- Raw records -
══════

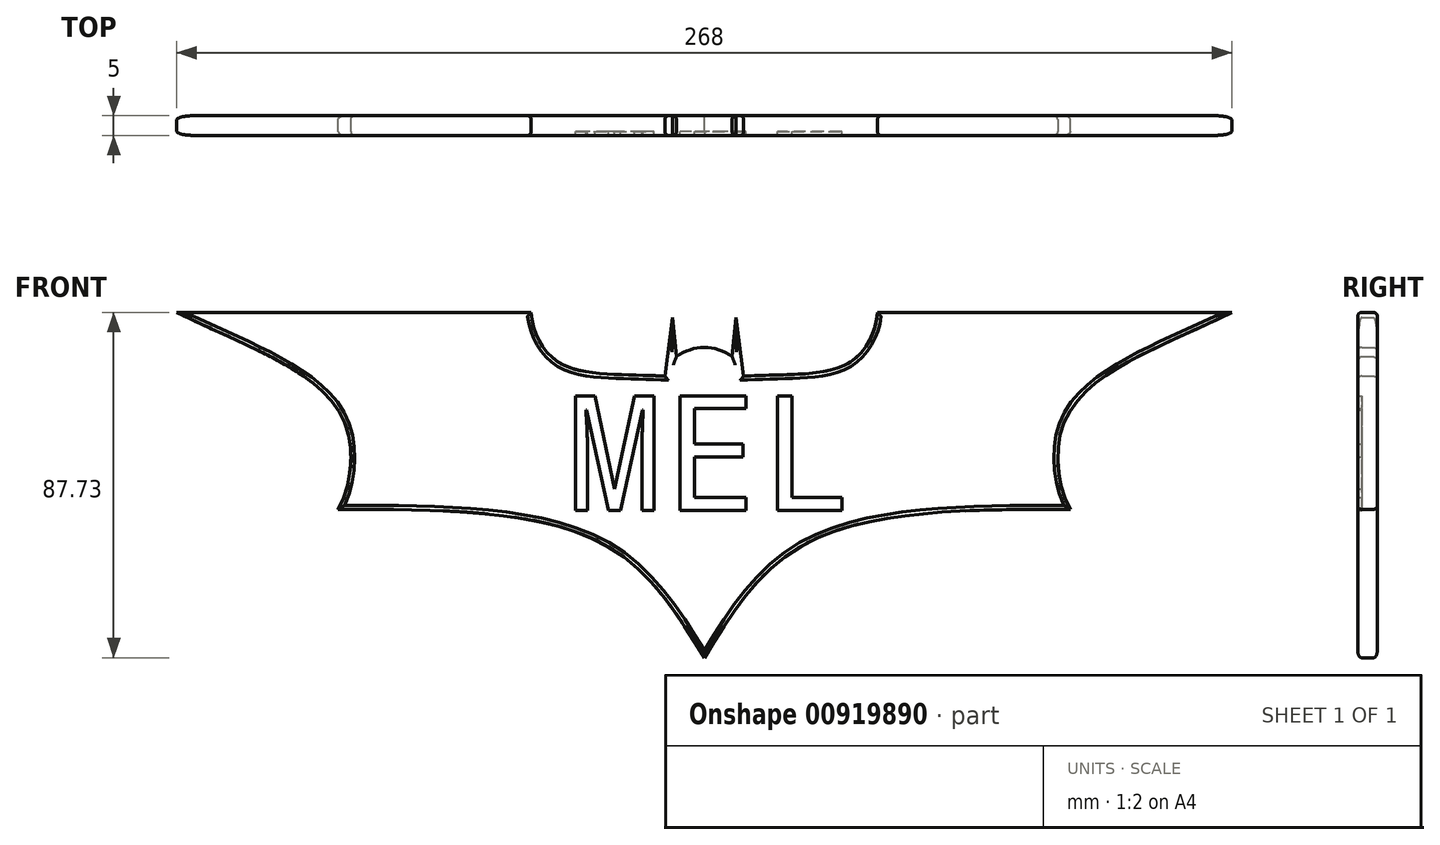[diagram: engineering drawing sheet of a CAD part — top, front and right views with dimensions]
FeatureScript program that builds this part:
annotation { "Feature Type Name" : "Feature", "Feature Type Description" : "" }
export const myFeature = defineFeature(function(context is Context, id is Id, definition is map)
    precondition{}
    {
        {
            var Q0;
            Q0=qCreatedBy(makeId("Front.planeOp"),FACE);
            var sketch = newSketch(context, id + "F0", { "sketchPlane" : qUnion([Q0])});
            skArc(sketch, "E0", {"start": v(7.06, 43.8) * mm, "mid": v(0, 46.17) * mm, "end": v(-7.06, 43.8) * mm});
            skLineSegment(sketch, "E1", {"start": v(-7.06, 43.8) * mm, "end": v(-8.09, 53.75) * mm});
            skLineSegment(sketch, "E2", {"start": v(-8.09, 53.75) * mm, "end": v(-10, 38.88) * mm});
            skFitSpline(sketch, "E3", {"points": [v(-10, 38.88) * mm, v(-36.7, 42.22) * mm, v(-44, 55.04) * mm], "startDerivative": vector(-67.87, 3.06) * mm, "endDerivative": vector(-3.47, 40.54) * mm});
            skLineSegment(sketch, "E4", {"start": v(-44, 55.04) * mm, "end": v(-134, 55.04) * mm});
            skFitSpline(sketch, "E5", {"points": [v(-134, 55.04) * mm, v(-92.16, 28.77) * mm, v(-93, 5.04) * mm], "startDerivative": vector(83.7, -40.96) * mm, "endDerivative": vector(-21.5, -36.05) * mm});
            skFitSpline(sketch, "E6", {"points": [v(-93, 5.04) * mm, v(-26.28, -3.43) * mm, v(0, -32.69) * mm], "startDerivative": vector(133.91, -0.06) * mm, "endDerivative": vector(48.28, -78.9) * mm});
            skFitSpline(sketch, "E7.MirrorCS", {"points": [v(93, 5.04) * mm, v(26.28, -3.43) * mm, v(0, -32.69) * mm], "startDerivative": vector(-133.91, -0.06) * mm, "endDerivative": vector(-48.28, -78.9) * mm});
            skFitSpline(sketch, "E8.MirrorCS", {"points": [v(134, 55.04) * mm, v(92.16, 28.77) * mm, v(93, 5.04) * mm], "startDerivative": vector(-83.7, -40.96) * mm, "endDerivative": vector(21.5, -36.05) * mm});
            skLineSegment(sketch, "E9.MirrorCS", {"start": v(44, 55.04) * mm, "end": v(134, 55.04) * mm});
            skFitSpline(sketch, "E10.MirrorCS", {"points": [v(10, 38.88) * mm, v(36.7, 42.22) * mm, v(44, 55.04) * mm], "startDerivative": vector(67.87, 3.06) * mm, "endDerivative": vector(3.47, 40.54) * mm});
            skLineSegment(sketch, "E11.MirrorCS", {"start": v(7.06, 43.8) * mm, "end": v(8.09, 53.75) * mm});
            skLineSegment(sketch, "E12.MirrorCS", {"start": v(8.09, 53.75) * mm, "end": v(10, 38.88) * mm});
            skSolve(sketch);
        }
        {
            var Q0;
            Q0=makeQuery(id+"F0.imprint","IMPRINT",FACE,{"disambiguationData":[TD([[makeQuery(id+"F0.imprint","IMPRINT",EDGE,{"derivedFrom":sQuery(id+"F0.wireOp",EDGE,"E0")}),1.0]])]});
            extrude(context, id + "F1", {"entities" : qUnion([Q0]), "depth" : 5 * mm});
        }
        {
            var Q0;
            Q0=qCreatedBy(makeId("Front.planeOp"),FACE);
            var sketch = newSketch(context, id + "F2", { "sketchPlane" : qUnion([Q0])});
            skText(sketch, "E13", { "text": "MEL", "fontName": "DroidSansMono.ttf"});
            const initialGuessF2  = {"E13": [-0.03497, 0.00478, 1, 0, 0.02935]};
            skSetInitialGuess(sketch, initialGuessF2);
            skSolve(sketch);
        }
        {
            var Q0;
            Q0=qSketchRegion(id+"F2",true);
            extrude(context, id + "F3", {"entities" : qUnion([Q0]), "operationType" : NewBodyOperationType.REMOVE, "depth" : 5 * mm, "hasSecondDirection" : true, "secondDirectionOppositeDirection" : false, "secondDirectionDepth" : 4 * mm});
        }
        {
            var Q0;
            Q0=makeQuery(id+"F1.opExtrude","CAP_EDGE",EDGE,{"disambiguationData":[OSD([sQuery(id+"F0.wireOp",EDGE,"E4")])],"isStart":false});
            var Q1;
            Q1=makeQuery(id+"F1.opExtrude","CAP_EDGE",EDGE,{"disambiguationData":[OSD([sQuery(id+"F0.wireOp",EDGE,"E5")])],"isStart":false});
            var Q2;
            Q2=makeQuery(id+"F1.opExtrude","CAP_EDGE",EDGE,{"disambiguationData":[OSD([sQuery(id+"F0.wireOp",EDGE,"E6")])],"isStart":false});
            var Q3;
            Q3=makeQuery(id+"F1.opExtrude","CAP_EDGE",EDGE,{"disambiguationData":[OSD([sQuery(id+"F0.wireOp",EDGE,"E7.MirrorCS")])],"isStart":false});
            var Q4;
            Q4=makeQuery(id+"F1.opExtrude","CAP_EDGE",EDGE,{"disambiguationData":[OSD([sQuery(id+"F0.wireOp",EDGE,"E8.MirrorCS")])],"isStart":false});
            var Q5;
            Q5=makeQuery(id+"F1.opExtrude","CAP_EDGE",EDGE,{"disambiguationData":[OSD([sQuery(id+"F0.wireOp",EDGE,"E9.MirrorCS")])],"isStart":false});
            var Q6;
            Q6=makeQuery(id+"F1.opExtrude","CAP_EDGE",EDGE,{"disambiguationData":[OSD([sQuery(id+"F0.wireOp",EDGE,"E11.MirrorCS")])],"isStart":false});
            var Q7;
            Q7=makeQuery(id+"F1.opExtrude","CAP_EDGE",EDGE,{"disambiguationData":[OSD([sQuery(id+"F0.wireOp",EDGE,"E1")])],"isStart":false});
            var Q8;
            Q8=makeQuery(id+"F1.opExtrude","CAP_EDGE",EDGE,{"disambiguationData":[OSD([sQuery(id+"F0.wireOp",EDGE,"E0")])],"isStart":false});
            var Q9;
            Q9=makeQuery(id+"F1.opExtrude","CAP_EDGE",EDGE,{"disambiguationData":[OSD([sQuery(id+"F0.wireOp",EDGE,"E2")])],"isStart":false});
            var Q10;
            Q10=makeQuery(id+"F1.opExtrude","CAP_EDGE",EDGE,{"disambiguationData":[OSD([sQuery(id+"F0.wireOp",EDGE,"E12.MirrorCS")])],"isStart":false});
            var Q11;
            Q11=makeQuery(id+"F1.opExtrude","CAP_EDGE",EDGE,{"disambiguationData":[OSD([sQuery(id+"F0.wireOp",EDGE,"E10.MirrorCS")])],"isStart":false});
            var Q12;
            Q12=makeQuery(id+"F1.opExtrude","CAP_EDGE",EDGE,{"disambiguationData":[OSD([sQuery(id+"F0.wireOp",EDGE,"E3")])],"isStart":false});
            var Q13;
            Q13=makeQuery(id+"F1.opExtrude","CAP_EDGE",EDGE,{"disambiguationData":[OSD([sQuery(id+"F0.wireOp",EDGE,"E12.MirrorCS")])],"isStart":true});
            var Q14;
            Q14=makeQuery(id+"F1.opExtrude","CAP_EDGE",EDGE,{"disambiguationData":[OSD([sQuery(id+"F0.wireOp",EDGE,"E11.MirrorCS")])],"isStart":true});
            var Q15;
            Q15=makeQuery(id+"F1.opExtrude","CAP_EDGE",EDGE,{"disambiguationData":[OSD([sQuery(id+"F0.wireOp",EDGE,"E0")])],"isStart":true});
            var Q16;
            Q16=makeQuery(id+"F1.opExtrude","CAP_EDGE",EDGE,{"disambiguationData":[OSD([sQuery(id+"F0.wireOp",EDGE,"E1")])],"isStart":true});
            var Q17;
            Q17=makeQuery(id+"F1.opExtrude","CAP_EDGE",EDGE,{"disambiguationData":[OSD([sQuery(id+"F0.wireOp",EDGE,"E2")])],"isStart":true});
            var Q18;
            Q18=makeQuery(id+"F1.opExtrude","CAP_EDGE",EDGE,{"disambiguationData":[OSD([sQuery(id+"F0.wireOp",EDGE,"E3")])],"isStart":true});
            var Q19;
            Q19=makeQuery(id+"F1.opExtrude","CAP_EDGE",EDGE,{"disambiguationData":[OSD([sQuery(id+"F0.wireOp",EDGE,"E10.MirrorCS")])],"isStart":true});
            var Q20;
            Q20=makeQuery(id+"F1.opExtrude","CAP_EDGE",EDGE,{"disambiguationData":[OSD([sQuery(id+"F0.wireOp",EDGE,"E9.MirrorCS")])],"isStart":true});
            var Q21;
            Q21=makeQuery(id+"F1.opExtrude","CAP_EDGE",EDGE,{"disambiguationData":[OSD([sQuery(id+"F0.wireOp",EDGE,"E8.MirrorCS")])],"isStart":true});
            var Q22;
            Q22=makeQuery(id+"F1.opExtrude","CAP_EDGE",EDGE,{"disambiguationData":[OSD([sQuery(id+"F0.wireOp",EDGE,"E7.MirrorCS")])],"isStart":true});
            var Q23;
            Q23=makeQuery(id+"F1.opExtrude","CAP_EDGE",EDGE,{"disambiguationData":[OSD([sQuery(id+"F0.wireOp",EDGE,"E6")])],"isStart":true});
            var Q24;
            Q24=makeQuery(id+"F1.opExtrude","CAP_EDGE",EDGE,{"disambiguationData":[OSD([sQuery(id+"F0.wireOp",EDGE,"E5")])],"isStart":true});
            var Q25;
            Q25=makeQuery(id+"F1.opExtrude","CAP_EDGE",EDGE,{"disambiguationData":[OSD([sQuery(id+"F0.wireOp",EDGE,"E4")])],"isStart":true});
            fillet(context, id + "F4", {"entities" : qUnion([Q0, Q1, Q2, Q3, Q4, Q5, Q6, Q7, Q8, Q9, Q10, Q11, Q12, Q13, Q14, Q15, Q16, Q17, Q18, Q19, Q20, Q21, Q22, Q23, Q24, Q25]), "radius" : 1 * mm, "tangentPropagation" : true, "allowEdgeOverflow" : false});
        }
    });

══════

- Problem statement -
Reproduce the items verbatim from their beginning through the line containing "[v(10, 38.88) *", inclusive, leaving out any pictures.

- Answer -
[diagram: engineering drawing sheet of a CAD part — top, front and right views with dimensions]
FeatureScript program that builds this part:
annotation { "Feature Type Name" : "Feature", "Feature Type Description" : "" }
export const myFeature = defineFeature(function(context is Context, id is Id, definition is map)
    precondition{}
    {
        {
            var Q0;
            Q0=qCreatedBy(makeId("Front.planeOp"),FACE);
            var sketch = newSketch(context, id + "F0", { "sketchPlane" : qUnion([Q0])});
            skArc(sketch, "E0", {"start": v(7.06, 43.8) * mm, "mid": v(0, 46.17) * mm, "end": v(-7.06, 43.8) * mm});
            skLineSegment(sketch, "E1", {"start": v(-7.06, 43.8) * mm, "end": v(-8.09, 53.75) * mm});
            skLineSegment(sketch, "E2", {"start": v(-8.09, 53.75) * mm, "end": v(-10, 38.88) * mm});
            skFitSpline(sketch, "E3", {"points": [v(-10, 38.88) * mm, v(-36.7, 42.22) * mm, v(-44, 55.04) * mm], "startDerivative": vector(-67.87, 3.06) * mm, "endDerivative": vector(-3.47, 40.54) * mm});
            skLineSegment(sketch, "E4", {"start": v(-44, 55.04) * mm, "end": v(-134, 55.04) * mm});
            skFitSpline(sketch, "E5", {"points": [v(-134, 55.04) * mm, v(-92.16, 28.77) * mm, v(-93, 5.04) * mm], "startDerivative": vector(83.7, -40.96) * mm, "endDerivative": vector(-21.5, -36.05) * mm});
            skFitSpline(sketch, "E6", {"points": [v(-93, 5.04) * mm, v(-26.28, -3.43) * mm, v(0, -32.69) * mm], "startDerivative": vector(133.91, -0.06) * mm, "endDerivative": vector(48.28, -78.9) * mm});
            skFitSpline(sketch, "E7.MirrorCS", {"points": [v(93, 5.04) * mm, v(26.28, -3.43) * mm, v(0, -32.69) * mm], "startDerivative": vector(-133.91, -0.06) * mm, "endDerivative": vector(-48.28, -78.9) * mm});
            skFitSpline(sketch, "E8.MirrorCS", {"points": [v(134, 55.04) * mm, v(92.16, 28.77) * mm, v(93, 5.04) * mm], "startDerivative": vector(-83.7, -40.96) * mm, "endDerivative": vector(21.5, -36.05) * mm});
            skLineSegment(sketch, "E9.MirrorCS", {"start": v(44, 55.04) * mm, "end": v(134, 55.04) * mm});
            skFitSpline(sketch, "E10.MirrorCS", {"points": [v(10, 38.88) * mm, v(36.7, 42.22) * mm, v(44, 55.04) * mm], "startDerivative": vector(67.87, 3.06) * mm, "endDerivative": vector(3.47, 40.54) * mm});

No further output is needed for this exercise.